Just ordered a set of Green Stuff pads and want to make sure I install the shims correctly
Any idea on how to prevent this?


----------



## Chickenman35 (Jul 28, 2006)

ihaverickets said:


> Read about this happening to multiple people...
> Just ordered a set of Green Stuff pads and want to make sure I install the shims correctly
> Any idea on how to prevent this?


Yeah..remove the shims and toss them in the garbage. Then go to your local Napa, Autozone etc and by some CRC Disc Brake Quite. This is a rubberized anti-vibration agent that is available in either a spray on or squeeze on package. Works great. 

Edit: I've tried both and prefer the spray.


----------



## Chickenman35 (Jul 28, 2006)

I'd also be concerned about the pad " Smearing "..that is not good. Everything that I have read and heard about EBC pads bring me to the conclusion that they are crap.


----------



## ihaverickets (Jun 3, 2011)

Thanks for the information :thumbup: 
The picture there is the surface where the shim goes correct? Possible that the shim is supposed to prevent the smearing?


----------



## Chickenman35 (Jul 28, 2006)

ihaverickets said:


> Thanks for the information :thumbup:
> The picture there is the surface where the shim goes correct? Possible that the shim is supposed to prevent the smearing?


I was referring to the pad surface that contacts the rotor. Surface has smeared, which is not good. Usually an indication of overheating. Do you Track Day this car?


----------



## germancarnut51 (Mar 23, 2008)

Did you service the slide pins when you replaced the brake pads?

The slide pins could have seized, and caused the pad overheating.


----------



## ihaverickets (Jun 3, 2011)

Chickenman35 said:


> I was referring to the pad surface that contacts the rotor. Surface has smeared, which is not good. Usually an indication of overheating. Do you Track Day this car?

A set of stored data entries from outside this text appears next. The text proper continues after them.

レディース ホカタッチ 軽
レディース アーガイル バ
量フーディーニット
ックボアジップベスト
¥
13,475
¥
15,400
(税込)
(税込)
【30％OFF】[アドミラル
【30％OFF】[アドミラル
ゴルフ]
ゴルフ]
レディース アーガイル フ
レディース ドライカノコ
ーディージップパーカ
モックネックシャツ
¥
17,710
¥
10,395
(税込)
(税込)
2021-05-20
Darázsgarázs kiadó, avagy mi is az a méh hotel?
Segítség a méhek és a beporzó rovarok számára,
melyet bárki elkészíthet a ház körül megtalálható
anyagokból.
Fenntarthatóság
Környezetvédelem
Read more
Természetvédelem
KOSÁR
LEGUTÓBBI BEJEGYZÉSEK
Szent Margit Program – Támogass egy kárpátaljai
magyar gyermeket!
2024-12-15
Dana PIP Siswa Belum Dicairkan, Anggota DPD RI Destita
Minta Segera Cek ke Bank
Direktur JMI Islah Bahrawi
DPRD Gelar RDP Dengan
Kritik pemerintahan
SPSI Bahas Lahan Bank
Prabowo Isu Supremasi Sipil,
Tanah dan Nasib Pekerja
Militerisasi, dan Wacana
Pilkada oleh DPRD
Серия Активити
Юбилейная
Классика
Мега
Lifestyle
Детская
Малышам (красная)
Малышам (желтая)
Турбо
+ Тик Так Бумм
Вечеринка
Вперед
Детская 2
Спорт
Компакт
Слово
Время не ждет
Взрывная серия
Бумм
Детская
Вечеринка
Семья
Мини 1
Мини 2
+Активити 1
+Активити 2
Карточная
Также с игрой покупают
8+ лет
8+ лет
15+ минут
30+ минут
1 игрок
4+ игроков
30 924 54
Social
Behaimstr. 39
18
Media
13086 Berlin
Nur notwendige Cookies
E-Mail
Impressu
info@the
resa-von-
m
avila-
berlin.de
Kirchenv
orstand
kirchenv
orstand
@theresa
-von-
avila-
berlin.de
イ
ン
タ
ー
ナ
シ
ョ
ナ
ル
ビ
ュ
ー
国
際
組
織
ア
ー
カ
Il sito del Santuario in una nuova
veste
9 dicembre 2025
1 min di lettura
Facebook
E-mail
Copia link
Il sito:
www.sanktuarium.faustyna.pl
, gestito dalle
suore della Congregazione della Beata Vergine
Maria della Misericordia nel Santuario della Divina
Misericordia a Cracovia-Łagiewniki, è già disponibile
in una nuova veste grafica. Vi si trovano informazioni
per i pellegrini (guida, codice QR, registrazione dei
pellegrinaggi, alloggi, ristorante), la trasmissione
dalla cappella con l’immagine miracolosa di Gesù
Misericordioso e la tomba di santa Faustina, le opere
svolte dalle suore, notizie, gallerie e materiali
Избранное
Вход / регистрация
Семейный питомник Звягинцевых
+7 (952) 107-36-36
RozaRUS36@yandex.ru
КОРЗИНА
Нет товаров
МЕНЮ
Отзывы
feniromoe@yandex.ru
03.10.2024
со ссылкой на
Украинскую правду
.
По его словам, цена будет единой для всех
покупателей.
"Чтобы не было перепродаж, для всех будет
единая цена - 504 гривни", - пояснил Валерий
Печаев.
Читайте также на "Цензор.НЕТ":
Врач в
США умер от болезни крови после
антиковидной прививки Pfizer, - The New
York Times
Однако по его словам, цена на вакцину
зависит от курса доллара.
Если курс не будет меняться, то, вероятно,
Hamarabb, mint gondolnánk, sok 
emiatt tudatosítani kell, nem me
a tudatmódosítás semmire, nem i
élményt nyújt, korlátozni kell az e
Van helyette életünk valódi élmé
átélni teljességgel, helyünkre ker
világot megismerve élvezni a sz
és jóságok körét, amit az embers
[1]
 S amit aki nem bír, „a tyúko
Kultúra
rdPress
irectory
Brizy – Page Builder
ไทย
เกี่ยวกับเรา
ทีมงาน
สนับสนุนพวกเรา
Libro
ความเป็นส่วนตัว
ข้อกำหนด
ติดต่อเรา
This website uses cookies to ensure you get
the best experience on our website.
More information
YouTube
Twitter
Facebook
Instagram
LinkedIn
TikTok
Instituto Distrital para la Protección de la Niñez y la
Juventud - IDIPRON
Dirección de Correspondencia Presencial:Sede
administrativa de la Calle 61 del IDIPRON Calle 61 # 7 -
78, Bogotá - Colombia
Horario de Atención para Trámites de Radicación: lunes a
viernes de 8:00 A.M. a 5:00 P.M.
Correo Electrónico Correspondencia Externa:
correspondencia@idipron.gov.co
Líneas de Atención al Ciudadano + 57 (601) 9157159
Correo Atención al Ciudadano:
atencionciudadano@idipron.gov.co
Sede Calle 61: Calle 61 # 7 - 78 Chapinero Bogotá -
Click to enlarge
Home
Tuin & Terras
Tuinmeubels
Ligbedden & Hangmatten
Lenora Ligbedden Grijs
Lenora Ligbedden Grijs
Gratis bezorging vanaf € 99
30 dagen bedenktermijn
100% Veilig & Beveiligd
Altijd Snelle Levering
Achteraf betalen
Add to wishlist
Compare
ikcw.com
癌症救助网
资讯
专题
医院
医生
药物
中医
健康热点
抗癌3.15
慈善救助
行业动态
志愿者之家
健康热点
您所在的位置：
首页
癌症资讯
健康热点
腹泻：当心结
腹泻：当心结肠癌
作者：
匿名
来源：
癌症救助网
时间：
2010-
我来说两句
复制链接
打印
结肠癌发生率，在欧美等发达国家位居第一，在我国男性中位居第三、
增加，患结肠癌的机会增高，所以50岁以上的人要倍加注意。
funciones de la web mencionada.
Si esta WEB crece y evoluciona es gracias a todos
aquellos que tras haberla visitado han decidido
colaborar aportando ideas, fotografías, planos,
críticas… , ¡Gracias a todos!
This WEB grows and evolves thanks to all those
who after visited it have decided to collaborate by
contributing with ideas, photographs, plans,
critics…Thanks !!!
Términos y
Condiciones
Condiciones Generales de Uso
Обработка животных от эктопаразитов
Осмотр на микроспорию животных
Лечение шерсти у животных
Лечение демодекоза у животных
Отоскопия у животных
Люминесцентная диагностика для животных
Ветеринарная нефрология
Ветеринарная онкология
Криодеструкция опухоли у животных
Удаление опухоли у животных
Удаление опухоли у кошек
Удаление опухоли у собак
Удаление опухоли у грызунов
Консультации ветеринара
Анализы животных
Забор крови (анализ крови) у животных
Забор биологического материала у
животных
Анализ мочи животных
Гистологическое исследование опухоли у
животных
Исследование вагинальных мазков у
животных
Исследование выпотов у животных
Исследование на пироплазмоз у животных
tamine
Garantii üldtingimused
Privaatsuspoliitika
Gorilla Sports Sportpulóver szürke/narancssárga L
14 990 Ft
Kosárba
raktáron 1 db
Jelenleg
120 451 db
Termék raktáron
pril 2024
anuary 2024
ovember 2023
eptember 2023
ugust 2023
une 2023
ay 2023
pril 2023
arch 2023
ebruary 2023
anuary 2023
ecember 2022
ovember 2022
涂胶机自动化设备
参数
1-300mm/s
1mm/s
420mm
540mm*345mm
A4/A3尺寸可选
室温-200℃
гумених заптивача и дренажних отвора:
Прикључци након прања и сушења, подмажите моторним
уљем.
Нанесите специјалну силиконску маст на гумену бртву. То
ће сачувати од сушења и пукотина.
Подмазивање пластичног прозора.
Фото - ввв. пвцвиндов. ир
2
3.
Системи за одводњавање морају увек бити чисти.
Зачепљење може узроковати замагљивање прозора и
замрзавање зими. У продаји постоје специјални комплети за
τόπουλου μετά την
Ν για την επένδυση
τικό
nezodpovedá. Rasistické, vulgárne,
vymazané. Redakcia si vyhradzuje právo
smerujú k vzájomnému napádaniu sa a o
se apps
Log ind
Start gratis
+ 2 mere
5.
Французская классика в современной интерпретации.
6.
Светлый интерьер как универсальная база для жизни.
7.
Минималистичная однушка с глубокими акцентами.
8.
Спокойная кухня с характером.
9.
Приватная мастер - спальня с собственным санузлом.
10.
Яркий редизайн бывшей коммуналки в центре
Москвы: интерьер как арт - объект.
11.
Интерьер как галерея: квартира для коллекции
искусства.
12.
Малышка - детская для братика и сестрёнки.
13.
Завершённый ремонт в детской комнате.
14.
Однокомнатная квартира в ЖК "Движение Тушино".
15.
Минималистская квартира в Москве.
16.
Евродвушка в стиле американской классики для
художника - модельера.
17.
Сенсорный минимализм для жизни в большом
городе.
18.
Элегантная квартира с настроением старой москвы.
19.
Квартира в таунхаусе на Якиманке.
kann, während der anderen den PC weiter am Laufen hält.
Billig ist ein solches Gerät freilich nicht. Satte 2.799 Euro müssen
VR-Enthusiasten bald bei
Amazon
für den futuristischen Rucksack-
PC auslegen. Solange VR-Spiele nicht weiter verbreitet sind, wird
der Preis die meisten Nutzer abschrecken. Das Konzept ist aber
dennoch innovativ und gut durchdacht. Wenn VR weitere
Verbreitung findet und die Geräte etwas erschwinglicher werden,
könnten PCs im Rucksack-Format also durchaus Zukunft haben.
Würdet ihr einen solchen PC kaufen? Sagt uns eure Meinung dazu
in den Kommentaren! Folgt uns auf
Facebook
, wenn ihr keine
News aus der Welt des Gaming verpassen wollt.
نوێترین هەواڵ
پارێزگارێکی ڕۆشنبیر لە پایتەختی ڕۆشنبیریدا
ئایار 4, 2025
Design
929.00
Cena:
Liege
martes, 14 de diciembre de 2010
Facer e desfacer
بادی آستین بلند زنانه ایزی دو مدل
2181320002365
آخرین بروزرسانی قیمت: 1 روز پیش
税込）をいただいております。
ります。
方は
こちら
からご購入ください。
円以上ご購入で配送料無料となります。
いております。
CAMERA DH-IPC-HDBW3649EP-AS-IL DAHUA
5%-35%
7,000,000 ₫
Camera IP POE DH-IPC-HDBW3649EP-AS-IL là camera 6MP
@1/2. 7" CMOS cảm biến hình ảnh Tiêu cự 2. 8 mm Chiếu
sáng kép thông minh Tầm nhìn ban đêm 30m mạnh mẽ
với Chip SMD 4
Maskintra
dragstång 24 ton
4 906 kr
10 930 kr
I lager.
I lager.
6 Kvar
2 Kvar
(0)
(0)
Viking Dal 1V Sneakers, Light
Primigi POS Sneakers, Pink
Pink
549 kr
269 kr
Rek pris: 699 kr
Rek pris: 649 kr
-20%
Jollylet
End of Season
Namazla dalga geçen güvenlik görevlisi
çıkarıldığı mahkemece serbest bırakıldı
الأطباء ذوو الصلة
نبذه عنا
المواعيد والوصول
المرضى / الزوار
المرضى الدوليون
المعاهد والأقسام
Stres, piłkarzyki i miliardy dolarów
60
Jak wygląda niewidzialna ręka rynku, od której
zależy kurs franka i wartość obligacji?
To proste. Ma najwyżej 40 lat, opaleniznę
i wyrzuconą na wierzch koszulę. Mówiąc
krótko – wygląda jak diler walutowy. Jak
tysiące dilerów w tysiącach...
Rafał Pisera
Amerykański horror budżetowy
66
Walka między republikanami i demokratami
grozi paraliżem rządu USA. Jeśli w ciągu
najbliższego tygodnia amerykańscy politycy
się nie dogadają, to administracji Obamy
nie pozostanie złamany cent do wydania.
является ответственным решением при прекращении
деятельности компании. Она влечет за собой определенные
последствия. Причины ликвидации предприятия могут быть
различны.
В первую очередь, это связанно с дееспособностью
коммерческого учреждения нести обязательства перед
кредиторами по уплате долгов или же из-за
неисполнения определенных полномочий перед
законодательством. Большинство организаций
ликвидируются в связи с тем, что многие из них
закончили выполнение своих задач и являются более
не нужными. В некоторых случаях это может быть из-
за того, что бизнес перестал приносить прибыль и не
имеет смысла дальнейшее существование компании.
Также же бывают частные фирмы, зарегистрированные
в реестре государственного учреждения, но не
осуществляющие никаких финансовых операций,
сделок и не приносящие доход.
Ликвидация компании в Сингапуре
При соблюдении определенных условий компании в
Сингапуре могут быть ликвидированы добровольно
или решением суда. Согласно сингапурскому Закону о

No no track days or auto-crossing for this vw, green stuff should be good for me, hope they dont smear.


----------



## ihaverickets (Jun 3, 2011)

I just got the EBC green stuff pads in and I noticed that there were no shims included in the package. There is also a sensor attached to the bottom one of the pads and a metal 3 prong piece on the back of one of the other pads. Never seen these fixtures, guessing these will make sense when I take everything apart


----------